**Stored data entries**.
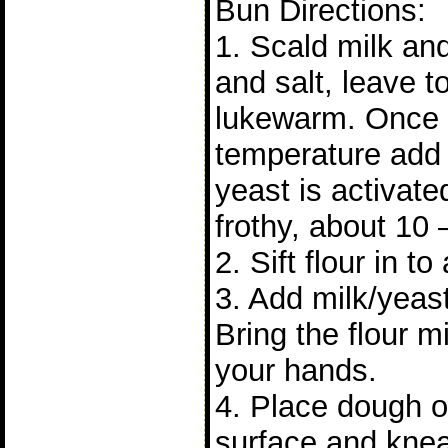
Bun Directions:
1. Scald milk and 
and salt, leave to 
lukewarm. Once it
temperature add 
yeast is activat
frothy, about 10 
2. Sift flour in to
3. Add milk/yeast
Bring the flour m
your hands.
4. Place dough on
surface and knea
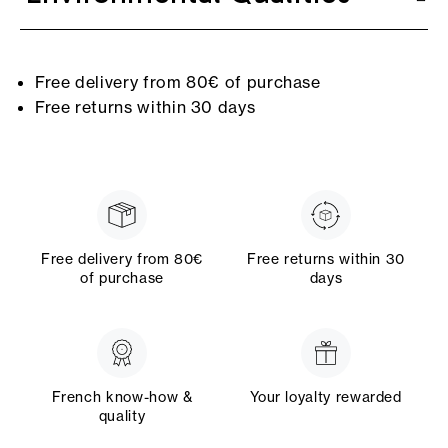
Free delivery from 80€ of purchase
Free returns within 30 days
Free delivery from 80€
Free returns within 30
of purchase
days
French know-how &
Your loyalty rewarded
quality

**INSTRUCTION**. Recast each text line of the material above as a Markdown table with the columns "Row" and "Line text", numbering the rows in order. Skip blank lines and omit the pictures.

**PROBLEM SOLUTION**.
| Row | Line text |
|---|---|
| 1 | Bun Directions: |
| 2 | 1. Scald milk and  |
| 3 | and salt, leave to  |
| 4 | lukewarm. Once it |
| 5 | temperature add  |
| 6 | yeast is activat |
| 7 | frothy, about 10  |
| 8 | 2. Sift flour in to |
| 9 | 3. Add milk/yeast |
| 10 | Bring the flour m |
| 11 | your hands. |
| 12 | 4. Place dough on |
| 13 | surface and knea |
| 14 | Free delivery from 80€ of purchase |
| 15 | Free returns within 30 days |
| 16 | Free delivery from 80€ |
| 17 | Free returns within 30 |
| 18 | of purchase |
| 19 | days |
| 20 | French know-how & |
| 21 | Your loyalty rewarded |
| 22 | quality |